Gilroy sized him up, eyeing him, as if assessing the remark. “Great,” he said, and gave him a gold-embossed name card: Kent Gilroy, Consulate of the United States of America. “You can use this address.” He scribbled a street and number on the back of the card. “It’s a funny thing,” he said, writing. “Lots of Americans who come here buy schoolbooks and paper and pens and stuff like that. You’d be amazed at how many. I send the boxes out and that’s the last I hear of them.”
“What are you saying — that I’m wasting my time?”
“No. You’re doing a good thing. But it’s a bottomless pit. Money, medicine, books, pens, even computers. Where does it all end up?”
“Come down to Malabo. I’ll show you.” With that he wrote the name of the village on one of his own name cards.
“Will I find it?”
“Ask at the boma. Nsanje, it’s beyond Marka and Magwero. Near the river. Near the border.”
“The end of the line,” Gilroy said, and glanced at the card again. “Cell-phone number?”
“I don’t have one,” Hock said. “I don’t want one.
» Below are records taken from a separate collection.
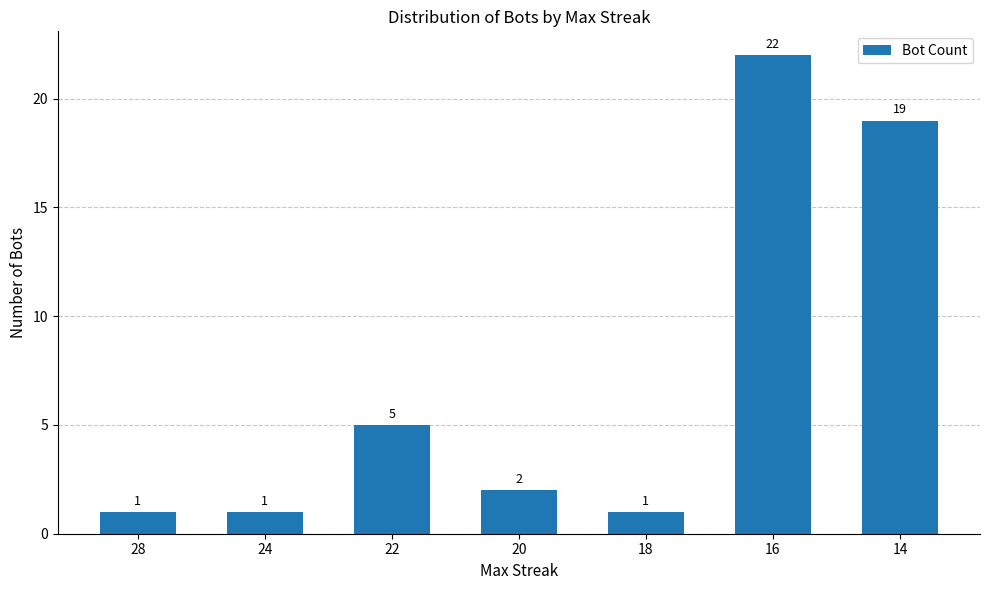

The value at 20 is 3. True or false?

False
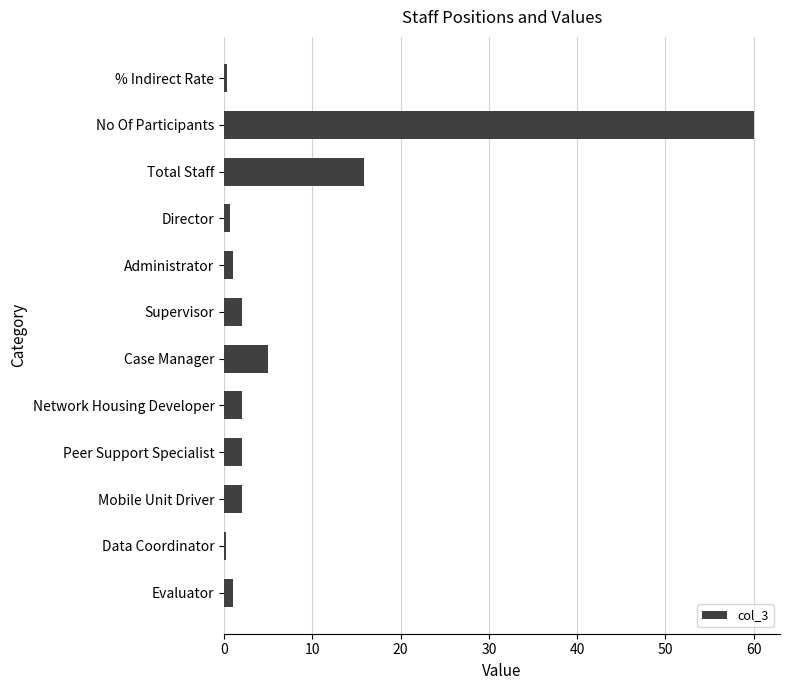

What is the label of the 7th bar from the bottom?

Supervisor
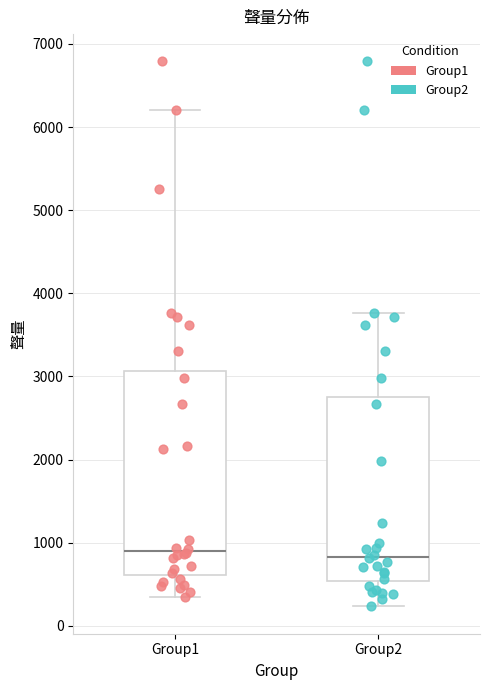

Comparing the boxes themselves (not the whiskers), which one is the tallest?

Group1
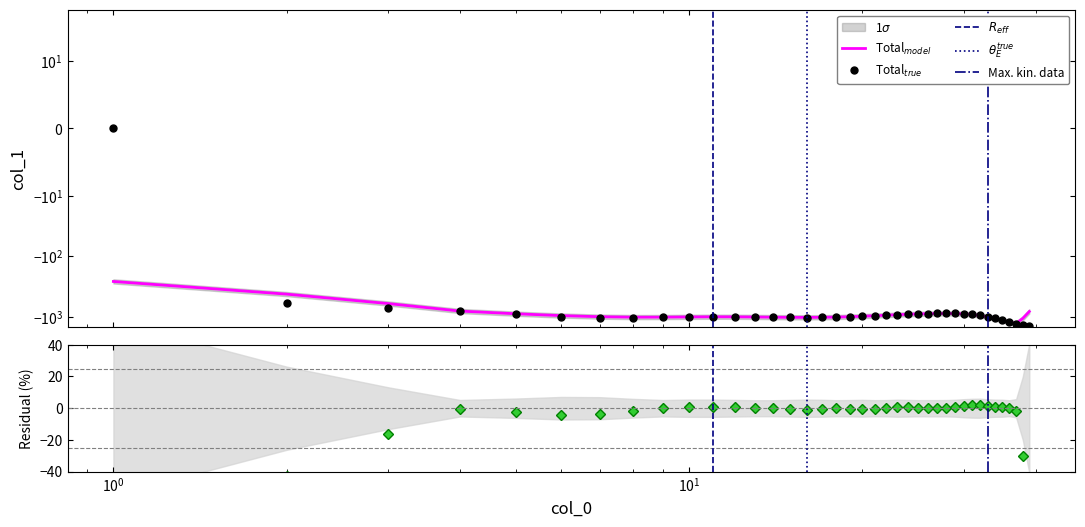

What is the value of the 27th point from the left?

-880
I never had one down there.”
Hock walked him back to the consulate so he could sign the visitors’ book, and approaching the building, Gilroy said, “See what I mean?”
The line of people, men and women, some old, some like students, nearly all Africans, a few Indians.
“They’re all dying to leave.” He shrugged. “Because it’s a failed state. Whose fault is that?”
Afterward, Hock saw clearly what he had missed at lunch — that Gilroy, like the embassy people he’d known long ago, was downbeat about the country and didn’t know it well; that he felt he’d been posted to a hopeless place and had to make the best of it; that he would be gone in a year or so and in a new country. Gilroy was fragmentary in the way of lawyers and bureaucrats, and because of that he was impossible to pin down, evasive, a man of no fixed beliefs.
Hock felt nothing but gratitude for being in Malawi, thankful that the country still existed, was still sleepy and friendly and ramshackle, that it had welcomed him. That day, walking along the street, strangers meeting his gaze smiled and said hello, and when he spoke to them in their own language they shrieked with pleasure.
The air was dense and hot, woven of many odors, and just a whiff brought it all back. He was walking down Hanover to Henderson, to the corner of Laws, to the bookshop, where he’d caught a glimpse of the sign Office Supplies. The countryside, so close, penetrated the town. You could not see the bush from the main street, but you could smell it: the wood smoke floated past the shops and seeped into the brick and stucco, the peculiar hum of scorched eucalyptus, the dustiness of dead leaves, the fields chopped apart by rusty mattocks to release the sharpness of bruised roots and red earth, all of it stinking with ripeness and decay; and on every sidewalk the sweetish feety smell of the people, the sourness of their rags. He closed his eyes and inhaled and smiled and thought, I could not be anywhere else but here.
In the bookshop, Blantyre Printery and Office Supplies, he found a young clerk and asked for the manager.
“I am the manager”—a young man in a blue shirt, red necktie, a pencil tucked into the thickness of his bushy hair.
“I want to buy a couple of these cartons and fill them with school materials. Books and things.”
“This tub?”
It was a plastic container for storing files, with handles and a clip-on lid that would keep the dust out.
“This, yes, this tub,” Hock said.
He selected readers, forty of them, and forty copybooks, some dictionaries, some picture books, an assortment of pens and colored pencils and rulers, a large-format atlas of Africa, another of the world. He chose hurriedly, pointing to shelves, thinking that anything he bought would be welcome.
“How much?” he asked when the two containers were filled.
“I will tally up the docket,” the young man said, eyeing Hock sideways, and he made out the invoice. Though this was a lengthy process, involving several pads and the shuffling and interleaving of blue carbon paper, Hock sat and watched with contentment, liking the meticulous listing of each item, the digging of the ballpoint into the softness of the pad in triplicate, the exercise of an old skill.